Evan Murdock
eamurdock [at] wisc.edu
Planning to attend
One would think that with a fine and expensive liberal arts education I would not make such an unfortunate and easily avoided error, but there it is. Ever since the day I signed up for the "Peas Core," my life has been topsy-turvy indeed.
I should, also, have sensed danger when, upon arrival for my training session, I was ushered onto "El Fondo de Mono," a decrepit and decaying freighter flying (almost certainly counterfeit) Panamanian colors.
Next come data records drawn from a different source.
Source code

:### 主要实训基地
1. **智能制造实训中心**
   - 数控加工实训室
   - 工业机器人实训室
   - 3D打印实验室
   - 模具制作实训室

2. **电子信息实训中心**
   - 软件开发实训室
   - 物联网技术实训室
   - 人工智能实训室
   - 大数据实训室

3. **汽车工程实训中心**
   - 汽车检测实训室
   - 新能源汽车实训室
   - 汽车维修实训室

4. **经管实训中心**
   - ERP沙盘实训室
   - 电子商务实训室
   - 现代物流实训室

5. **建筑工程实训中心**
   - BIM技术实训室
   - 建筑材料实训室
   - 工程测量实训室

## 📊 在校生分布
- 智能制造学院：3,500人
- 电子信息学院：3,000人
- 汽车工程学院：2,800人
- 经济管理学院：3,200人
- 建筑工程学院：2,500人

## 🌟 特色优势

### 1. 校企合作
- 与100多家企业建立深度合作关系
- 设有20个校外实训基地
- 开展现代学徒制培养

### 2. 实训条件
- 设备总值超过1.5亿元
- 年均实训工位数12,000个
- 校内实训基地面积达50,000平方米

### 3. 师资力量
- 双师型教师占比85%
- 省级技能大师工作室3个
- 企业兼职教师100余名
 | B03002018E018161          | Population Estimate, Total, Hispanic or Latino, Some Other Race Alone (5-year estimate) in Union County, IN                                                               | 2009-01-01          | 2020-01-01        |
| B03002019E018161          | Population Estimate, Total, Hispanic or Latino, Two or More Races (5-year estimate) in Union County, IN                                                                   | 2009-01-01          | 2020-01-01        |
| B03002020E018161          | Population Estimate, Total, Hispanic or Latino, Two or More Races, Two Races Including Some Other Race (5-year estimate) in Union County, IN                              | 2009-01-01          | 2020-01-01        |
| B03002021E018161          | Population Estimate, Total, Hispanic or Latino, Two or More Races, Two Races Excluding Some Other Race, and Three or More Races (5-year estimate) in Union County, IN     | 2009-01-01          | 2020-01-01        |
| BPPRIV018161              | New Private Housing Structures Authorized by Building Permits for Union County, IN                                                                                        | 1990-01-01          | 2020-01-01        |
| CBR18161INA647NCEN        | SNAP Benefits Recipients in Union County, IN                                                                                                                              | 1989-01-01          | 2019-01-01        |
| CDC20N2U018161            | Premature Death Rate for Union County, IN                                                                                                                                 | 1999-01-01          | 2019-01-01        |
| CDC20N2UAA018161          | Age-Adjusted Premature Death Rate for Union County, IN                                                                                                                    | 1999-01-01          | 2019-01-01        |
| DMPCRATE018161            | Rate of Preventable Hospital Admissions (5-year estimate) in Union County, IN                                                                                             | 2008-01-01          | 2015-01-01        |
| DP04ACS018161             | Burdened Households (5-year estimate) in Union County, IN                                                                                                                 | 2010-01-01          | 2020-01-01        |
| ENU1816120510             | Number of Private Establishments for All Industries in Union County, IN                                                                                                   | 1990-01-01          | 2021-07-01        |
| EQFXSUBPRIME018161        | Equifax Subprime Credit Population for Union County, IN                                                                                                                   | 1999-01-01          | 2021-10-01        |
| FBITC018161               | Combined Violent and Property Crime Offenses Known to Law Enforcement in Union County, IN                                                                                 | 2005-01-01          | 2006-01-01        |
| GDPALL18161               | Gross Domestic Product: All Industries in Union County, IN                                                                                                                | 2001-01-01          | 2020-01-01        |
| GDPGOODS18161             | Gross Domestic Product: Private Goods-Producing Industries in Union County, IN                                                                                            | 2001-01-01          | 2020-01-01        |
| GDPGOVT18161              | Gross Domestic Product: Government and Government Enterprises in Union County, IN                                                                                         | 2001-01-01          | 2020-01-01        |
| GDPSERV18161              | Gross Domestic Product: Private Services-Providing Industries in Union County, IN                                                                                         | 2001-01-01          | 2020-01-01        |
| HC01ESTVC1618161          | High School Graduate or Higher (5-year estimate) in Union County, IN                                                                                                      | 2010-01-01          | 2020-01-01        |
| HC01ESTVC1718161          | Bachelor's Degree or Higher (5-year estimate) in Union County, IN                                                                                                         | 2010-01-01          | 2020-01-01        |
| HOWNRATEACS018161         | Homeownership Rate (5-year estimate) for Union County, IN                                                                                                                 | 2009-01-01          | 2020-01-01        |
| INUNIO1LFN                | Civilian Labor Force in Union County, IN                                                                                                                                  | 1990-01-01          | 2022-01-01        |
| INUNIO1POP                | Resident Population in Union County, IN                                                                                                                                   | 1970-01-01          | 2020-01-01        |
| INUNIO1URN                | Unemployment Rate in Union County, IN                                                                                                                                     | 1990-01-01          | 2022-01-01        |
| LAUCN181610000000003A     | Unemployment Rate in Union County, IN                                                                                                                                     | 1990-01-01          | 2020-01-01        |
But, alas, I was young, and lacked the sense I have now. The same foolhardy joie-de-vie that cost me my left eye to the Jakartan ambassador's cockatiel (but that's a story for another time) drove me up the gangplank, through the rusted steel hatches, and down a rickety ladder into a hold encrusted with the filth and broken dreams of so many more like me.
We set sail the next morning. I was not to see sunlight for six weeks, but by fashioning a compass from a discarded hypodermic and the hair of a mummified Shih Tzu I found in the corner and reckoning our speed by the sound of the water against the cold steel hull, I was able to place our landfall as being the diminutive pacific atoll of Enewetak. It was here, under the brutal pacific sun, that I learned what was to be my trade for the next seven years: Fashioning tacky shell art for sale to vacationing Canadians. To this day, the mere sight of a maple leaf crusted with the discarded nacreous carapaces of the mid-intertidal limpet Notoacmea Scutum fills my heart with dread. My masterpiece was a life-size sculpture of Toronto Maple Leafs right wing Charles William (Charlie) Conacher, which now resides in the boardroom of an unnamed Ontario law firm.
In 2003, having had my fill of the inhuman shellhole I found myself in, I felt the time had come to make my escape. Disguising my self as a shell-crusted Bengal tiger, I was smuggled aboard a Philippine military transport ship and delivered to the home of lampshade and tapestry magnate, Filmore Berteste, in Bora Bora.
I will spare you the details of my harrowing return to my home country. Suffice to say that — while I regret the loss of my eye, the two fingers of my right hand, and the substantial dowry paid in the vain hope of marrying a beautiful Mongolian princess — I would give them all again, and happily, to attend my 10-year college reunion.
Fortunately, such sacrifice is unnecessary. I will be present, and I trust that all my colleagues will know me despite the extensive (and, may I point out, involuntary) facial tattooing.